_TEXT PROVIDED:_
▼
But are we really too weak to stand our ground? This is the message Mark Charendoff sends by asserting that leaving is the only solution that can “bring about effective change” on college campuses. Charendoff’s suggestion that we create what he calls a “collegiate minyan” through basically buying financially burdened, lesser-known universities seems irresponsible and wrong. We should not deny Jewish students the opportunity to engage with the many diverse, talented and ambitious students elite schools still attract. To run away is to sacrifice a key opportunity for intellectual growth and for building networks of influential friends and allies. 

Most significantly, I find the promotion of these university “safe spaces” ironic given Charendoff’s critiques of higher education and his championing of viewpoint diversity. To shield ourselves from uncomfortable ideas — even from people who hate us — is to create an intellectually and emotionally weak generation of people who cave in the face of adversity since they have never had to face it. 

I also worry that underlying this “give up” mentality is a deep insecurity about our own narrative. Though it’s the violent rhetoric that makes the news, Jewish students’ feelings of discomfort arise most frequently when they find themselves unable to defend Israel, Zionism or Judaism against simplistic but powerful ideologies that are harmful to Israel and the Jews.
▲
_SUPPLIED MATERIAL:_
▼
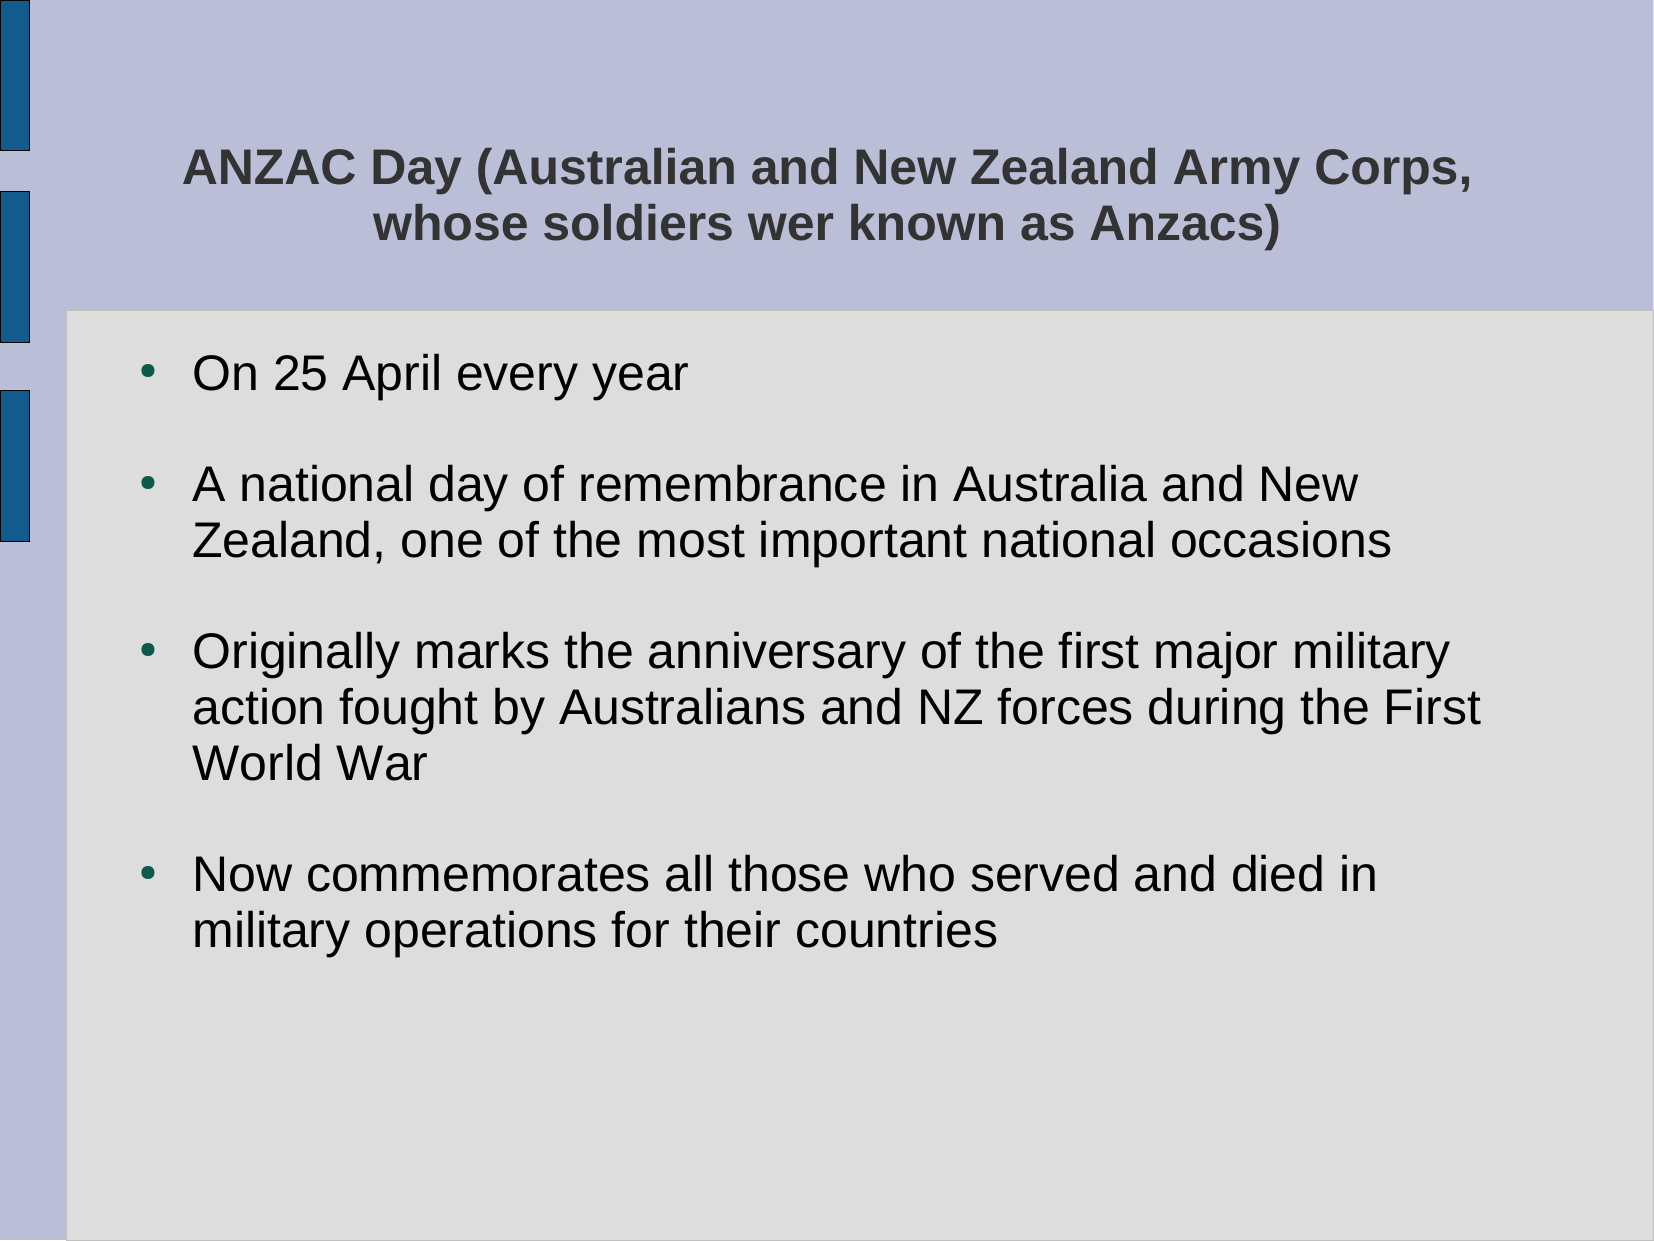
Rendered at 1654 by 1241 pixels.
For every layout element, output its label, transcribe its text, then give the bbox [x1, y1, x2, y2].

list On 25 April every year A national day of remembrance in Australia and New Zealand, one of the most important national occasions Originally marks the anniversary of the first major military action fought by Australians and NZ forces during the First World War Now commemorates all those who served and died in military operations for their countries [121, 344, 1534, 1127]
title ANZAC Day (Australian and New Zealand Army Corps, whose soldiers wer known as Anzacs) [121, 91, 1534, 299]
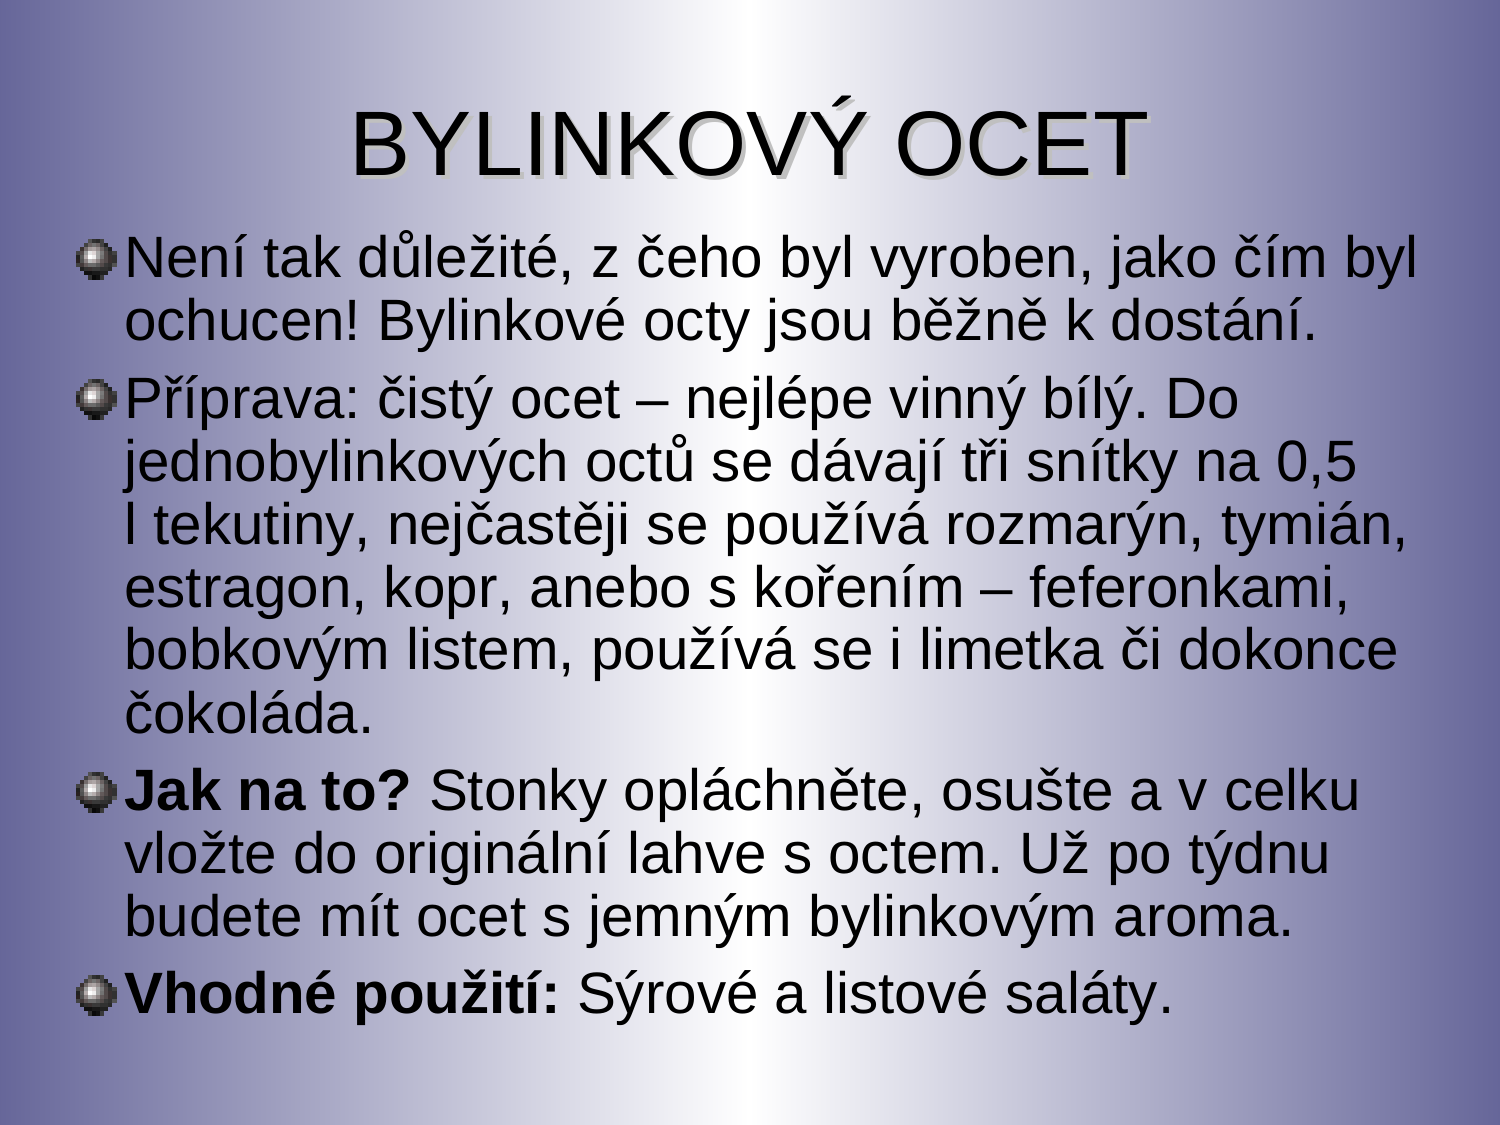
▲
_WHAT IS ASKED:_
a - In the essay on Jewish students and college campuses, what name does Charendoff give to his idea of buying financially burdened, lesser-known universities?
b - Extend the essay on Jewish students and college campuses by a paragraph or two, picking up right after its last sentence.
The data plays no part in what comes next.

_RESPONSES FOR EACH TASK:_
a - A "collegiate minyan."

b -
In order to address this, the Jewish community must first double down on Jewish education and literacy — young people who do not know their own history cannot be expected to stand strong in the face of those who attack it. We must do a better job teaching Jewish students to get comfortable in the uncomfortable by introducing them to hard questions and language used about Israel before they arrive on college campuses. We should be secure enough in our Zionism to believe that it can hold its own on the ideological battlefield. 

It seems unreasonable to think that Charendoff’s educational isolationism will solve the problems we are facing on college campuses and in other spaces as well. Instead, Jewish students must do everything we can to stay and engage, and leaders of the American Jewish community should focus on supporting us. If we are successful, we will strengthen our own Jewish identities, build empathy and support for Israel and the Jewish People and play our parts in the repair of higher education. 

Elisha Baker is a sophomore at Columbia University studying Middle East history.